The contents of the file look like this (It is a bit messy but you get the picture). The actual file contains 500 genes (the rows starting at Analyte 1) and 204 samples (the columns starting at A2)
#1.2
500 204
Name Desc A2 B2 C2 D2 E2 F2 G2 H2
Analyte 1 Analyte 1 978 903 1060 786 736 649 657 733.5
Analyte 2 Analyte 2 995 921 995.5 840 864.5 757 739 852
Analyte 3 Analyte 3 1445.5 1556.5 1579 1147.5 1249 1069.5 1048 1235
Analyte 4 Analyte 4 1550 1371 1449 1127 1196 1337 1167 1359
Analyte 5 Analyte 5 2074 1776 1960 1653 1544 1464 1338 1706
Analyte 6 Analyte 6 2667 2416.5 2601 2257 2258 2144 2173.5 2348
Analyte 7 Analyte 7 3381.5 3013.5 3353 3099.5 2763 2692 2774 2995
My code is as follows:
fid = fopen('gene_expr_500x204.gct', 'r');%Open the given file
% Skip the first line and determine the number or rows and number of samples
dims = textscan(fid, '%d', 2, 'HeaderLines', 1);
ncols = dims{1}(2);
% Now read the variable names
varnames = textscan(fid, '%s', 2 + ncols);
varnames = varnames{1};
% Now create the format spec for your data (2 strings and the rest floats)
spec = ['%s%s', repmat('%f', [1 ncols])];
% Read in all of the data using this custom format specifier.
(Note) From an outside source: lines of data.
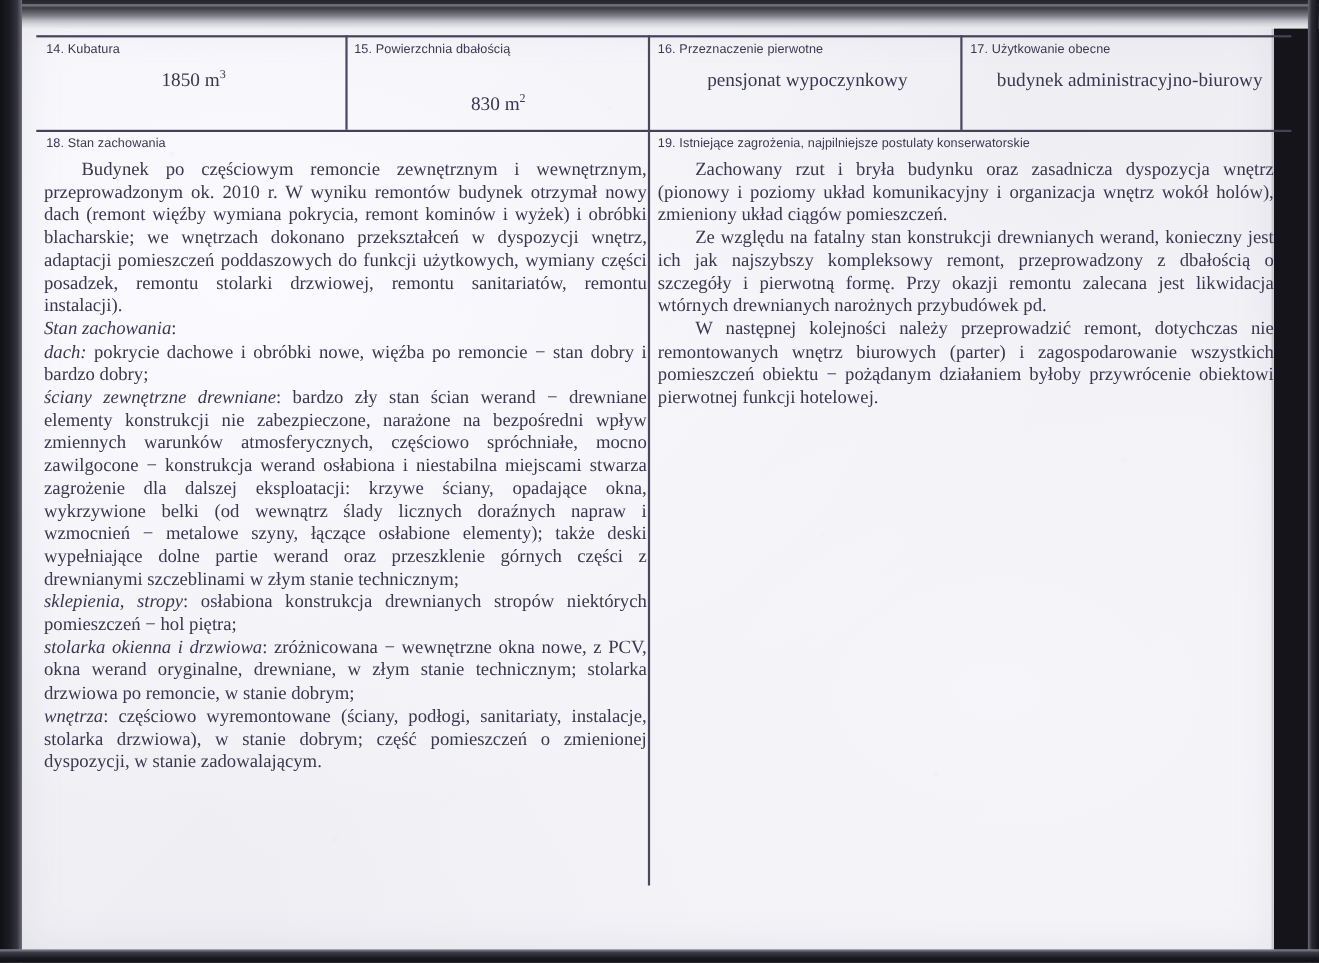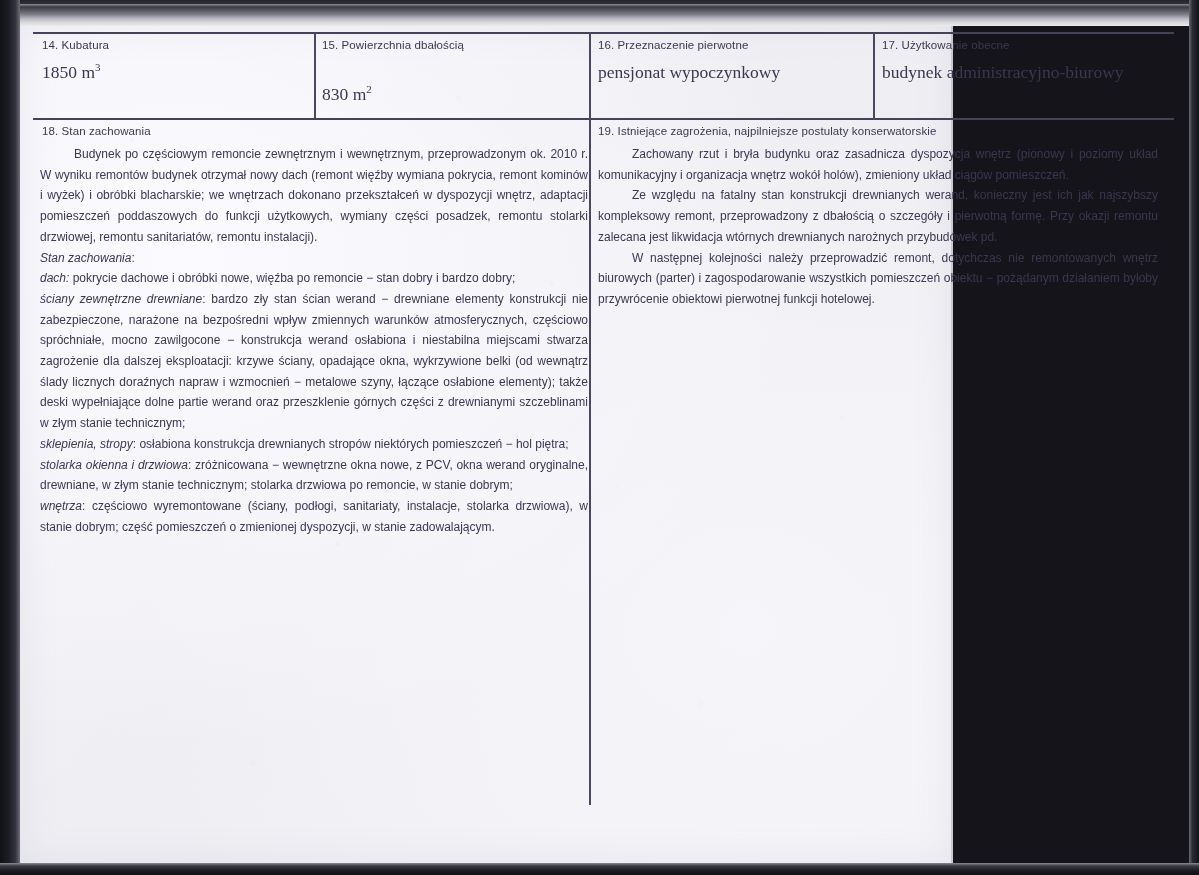--- a/index.html
+++ b/index.html
@@ -56,21 +56,21 @@
     left: 0; top: 863px;
     width: 1199px; height: 12px;
     background: linear-gradient(180deg,#8b8b95 0%,#3a3a45 25%,#17171e 70%,#101016 100%);
   }
 
   
   .page {
     position: absolute;
     left: 20px;
     top: 22px;
-    width: 933px;
+    width: 1138px;
     height: 842px;
     background: #f3f3f6;
     background-image:
       radial-gradient(ellipse at 18% 28%, #fafaff 0%, rgba(250,250,255,0) 58%),
       radial-gradient(ellipse at 78% 72%, #f6f6fa 0%, rgba(246,246,250,0) 60%),
       linear-gradient(135deg, #f4f4f8 0%, #eeeef3 50%, #f2f2f6 100%);
     box-shadow: inset 0 0 38px rgba(150,150,168,.16);
   }
   
   .page-edge {
@@ -115,33 +115,33 @@
     font-size: 11.5px;
     color: #3b3850;
     letter-spacing: .1px;
     white-space: nowrap;
   }
   .cell-value {
     position: absolute;
     font-family: "Liberation Serif", "DejaVu Serif", serif;
     font-size: 17.5px;
     color: #3a3750;
-    text-align: left;
+    text-align: center;
   }
   .cell-value sup {
     font-size: 11px;
     vertical-align: super;
     line-height: 0;
   }
 
   
   .col {
     position: absolute;
-    font-family: Liberation Sans, sans-serif;
-    font-size: 12px;
+    font-family: Liberation Serif, serif;
+    font-size: 17px;
     line-height: 20.7px;
     color: #3a3750;
     text-align: justify;
     text-justify: inter-word;
   }
   .col p {
     margin: 0;
   }
   .col p.indent {
     text-indent: 34px;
The delimiter will be a tab
data = textscan(fid, spec, 'Delimiter', '\t');
% Place the data into a struct where the variable names are the fieldnames
ge = data{3:ncols+2}
S = struct('gn', data{1}, 'gd', data{2}, 'sid', {varnames});
The part about ge is my current attempt but its not really working. Any help would be very appreciated, thank you in advance!!